Long story short, it prompted me to schedule a visit with my Primary Care Physician. I ended up seeing her in January at which time she told me I was over due for my mammo. (I was 40 y.o.) A week later I had my mammo but in interim I did a self exam and felt a mass.
I was nervous but tried to remain positive. A few hours after my mammo the results were released and confirmed there was a suspicious mass. Things moved quickly, I had a biopsy that same day. Three days later, I received the call, the day my world turned upside down.
Not only did I have breast cancer, I was triple negative Grade 3 which is the most aggressive form. Treatment plan was for AC x 4 then paclitaxel x 12, followed by surgery then six weeks of radiation. l had a port placed in my arm, and the following day developed deep vein thrombosis. After my first infusion, the port site became infected and therefore had to be removed. Due to its severity, chemo was held for a month. I then had a second port placed in my chest and restarted chemo two days later.
Chemo was hell, but I pulled through. My last dose of the toxic cocktail was July 30, 2018. I was to have a month break to allow my counts to recover before having surgery. My surgeon ordered a breast MRI prior to my surgery and on August 27th the results confirmed the mass was gone, only the tumor clip remained.
Although this was amazing news, the surgery would have to be my confirmation. I chose to have a lumpectomy at the recommendation of my medical team, although a mastectomy was also an option. My decision was made based on my faith and that of my team. I had my surgery on September 6th. I had no lymph node involvement and there was no cancer left, again only the tumor clip.

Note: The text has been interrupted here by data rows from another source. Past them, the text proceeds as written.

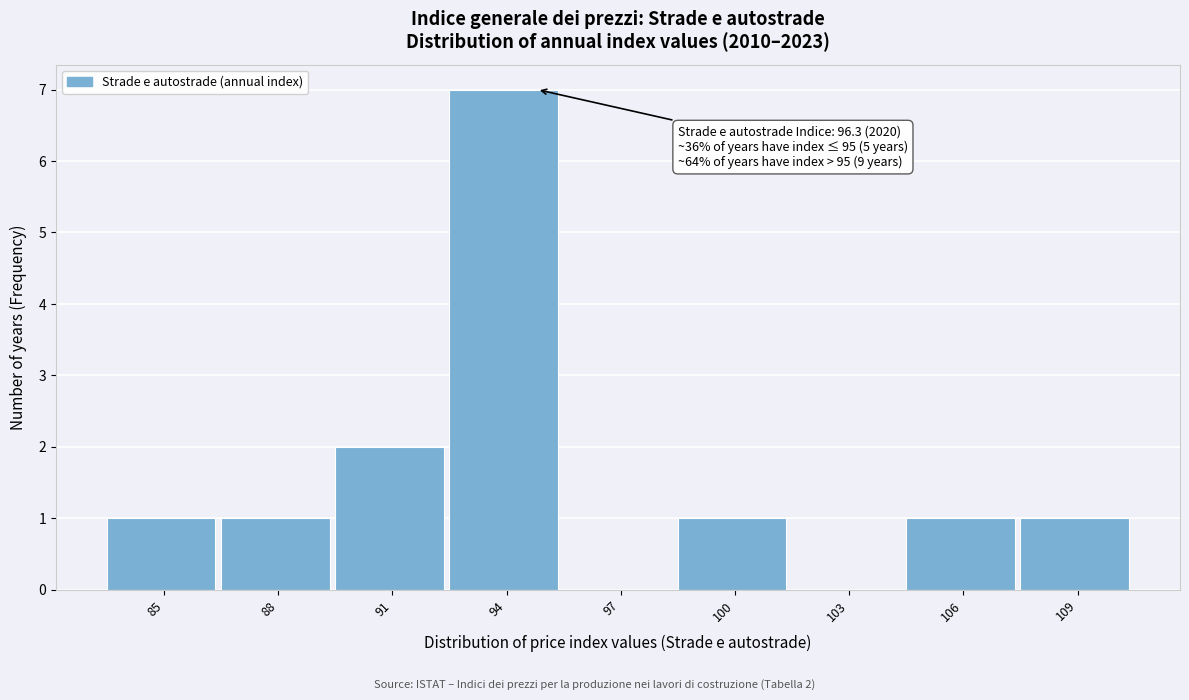

Reading left to right, what are all the values shown in this chart?

85=1	88=1	91=2	94=7	97=0	100=1	103=0	106=1	109=1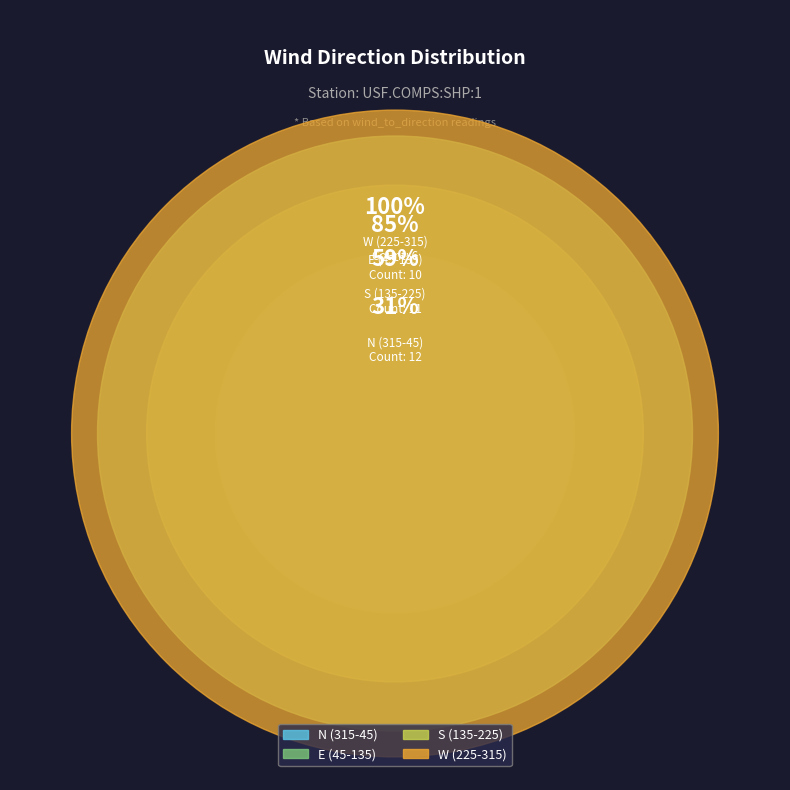

What is the smallest slice in the pie chart?

31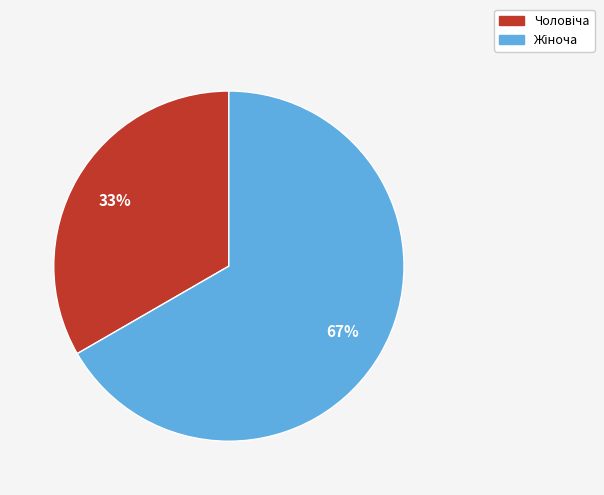

Is there any slice that represents more than half of the pie?

Yes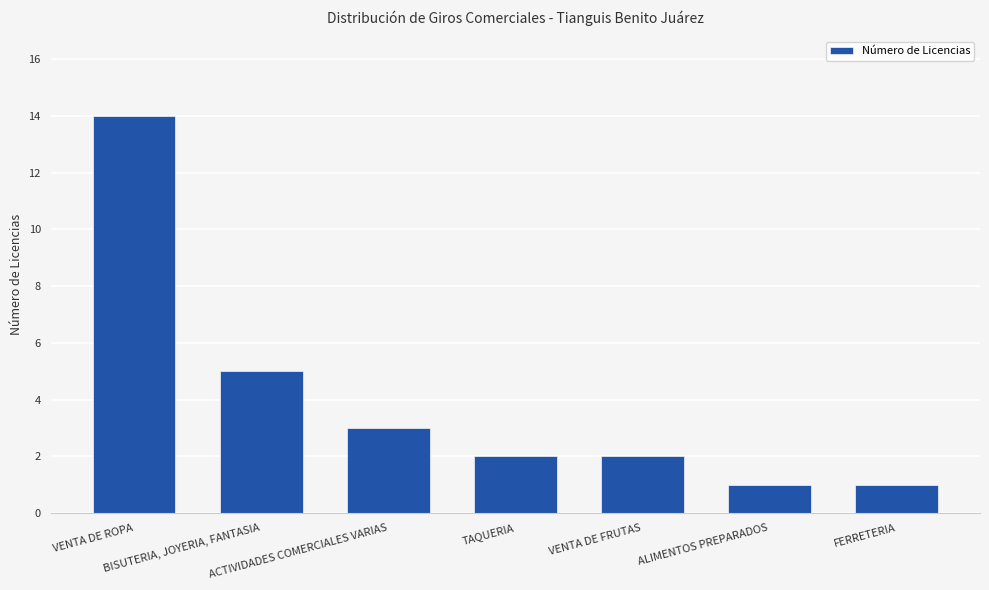

What is the average value?

4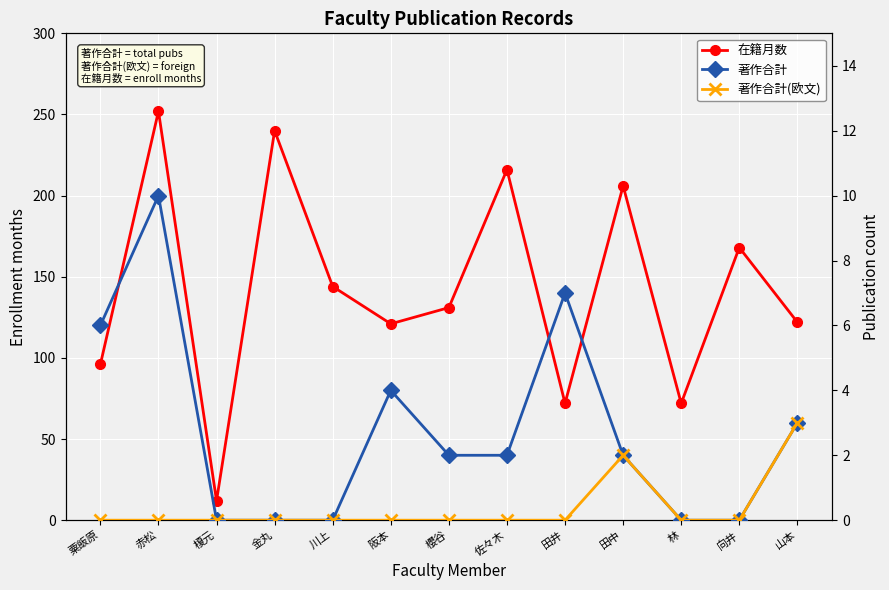

Where is the first local maximum for 著作合計?

赤松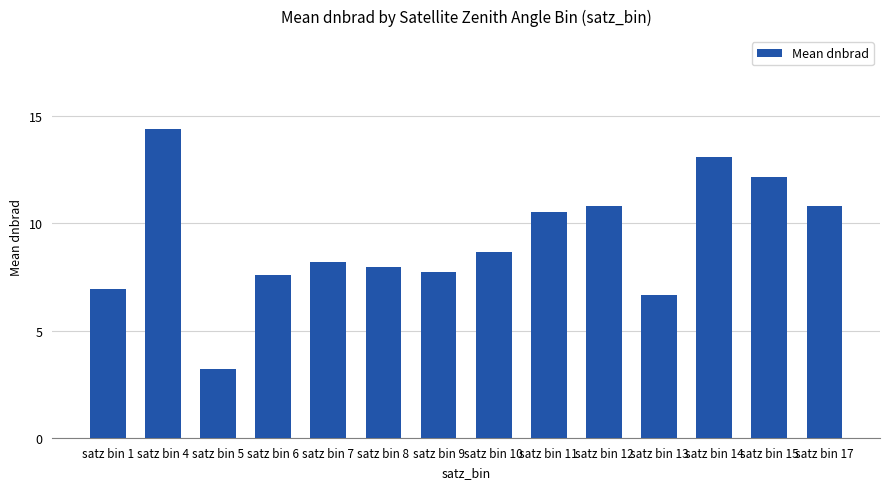

What is the average value?

9.2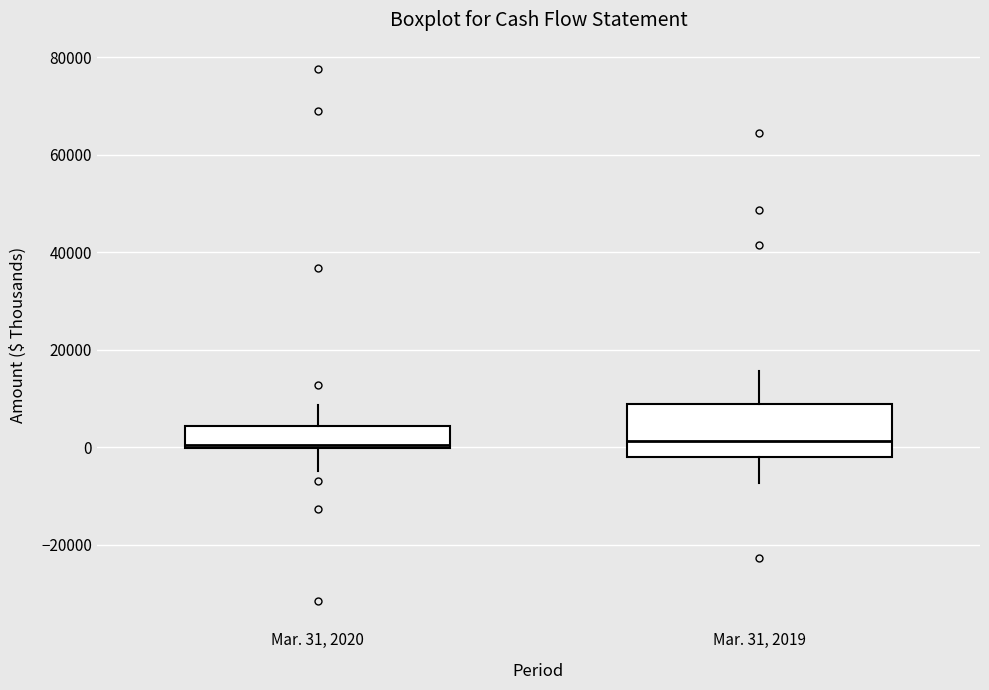

Which box is the tallest, from its lower edge to its upper edge?

Mar. 31, 2019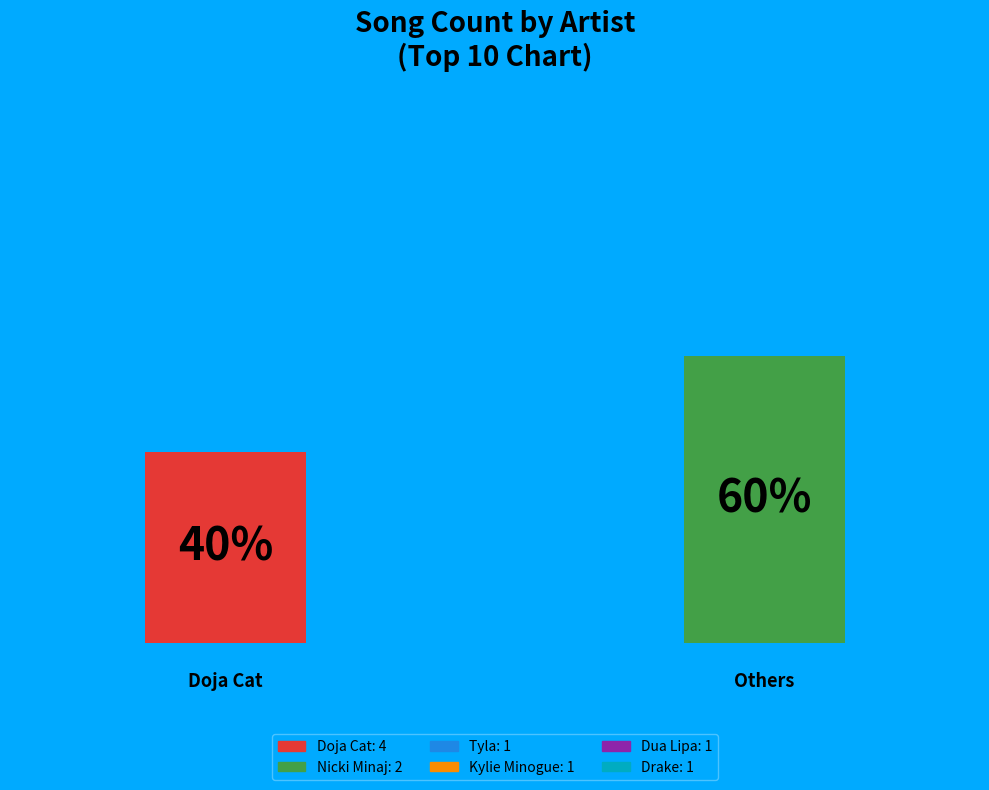

Does Doja Cat account for over 50% of the chart?

No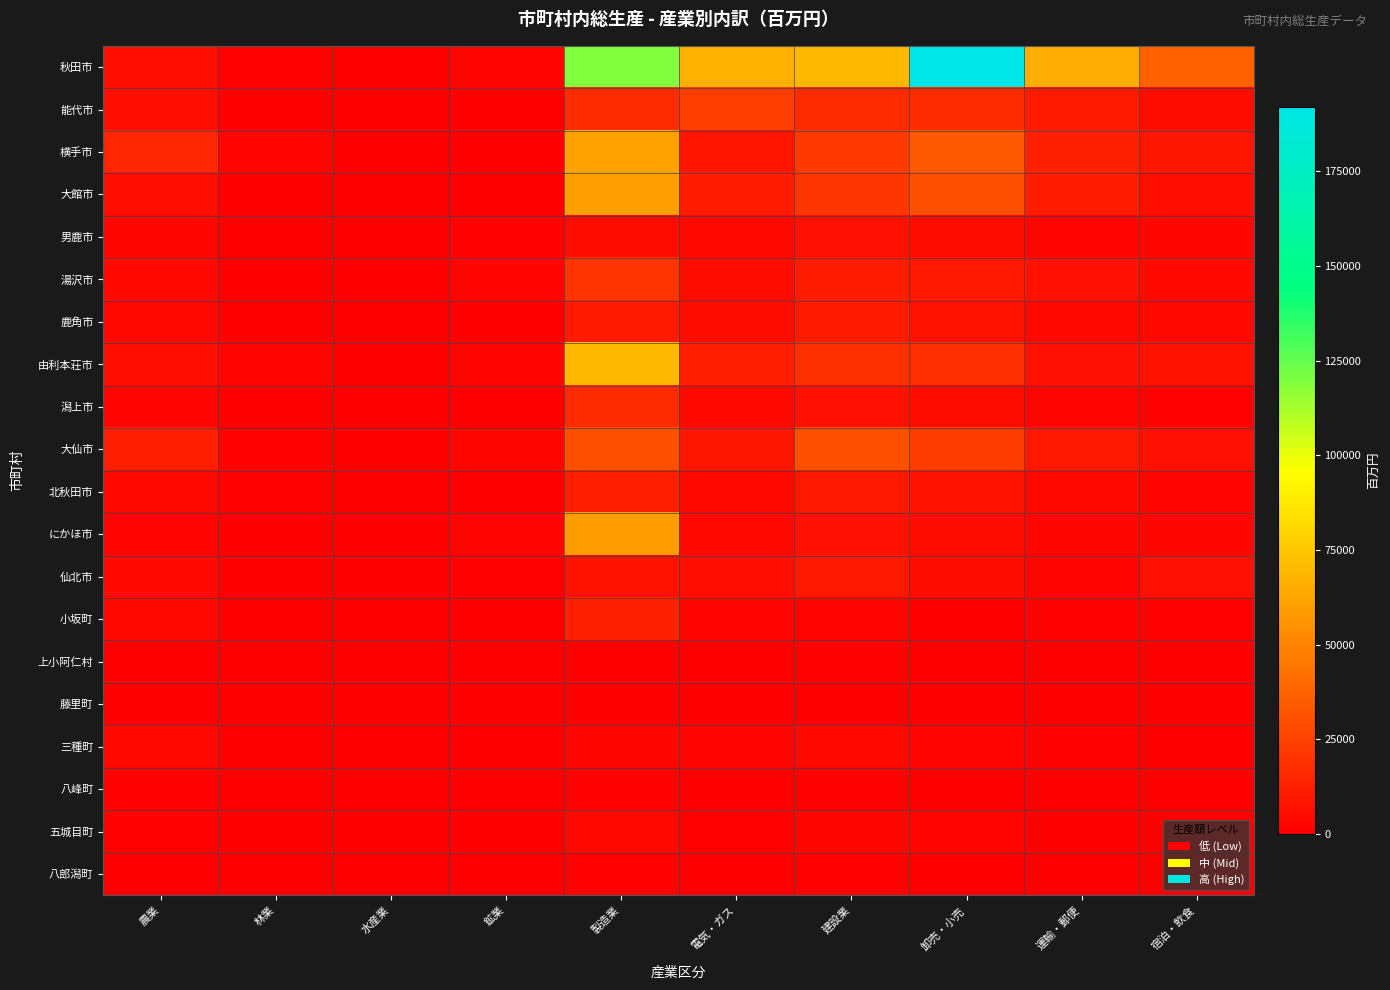

List the series in order of their peak value, highest first.

秋田市, 由利本荘市, 横手市, 大館市, にかほ市, 大仙市, 能代市, 湯沢市, 潟上市, 小坂町, 北秋田市, 鹿角市, 仙北市, 男鹿市, 三種町, 五城目町, 八峰町, 八郎潟町, 上小阿仁村, 藤里町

Being told I was cancer free were the words I have longed to hear and the reason I fought so hard.
GOD IS AMAZING!
I will be starting radiation in the coming weeks which I am nervous about, but I got this. If I can get through chemo, I can get through anything. My journey has not been easy, nor is it over. There is always the chance the cancer could come back or metastasize, but I chose to remain positive and live each day to its fullest. I appreciate the small things more now.
I love my family and friends more than ever and make sure to tell them more often because we never know what tomorrow will bring. To everyone out there, no matter what battle you are facing you will get through it. Yes, you will have bad days but there will also be good ones. There is light at the end of the tunnel, I promise. Never ever give up, you got this sista!!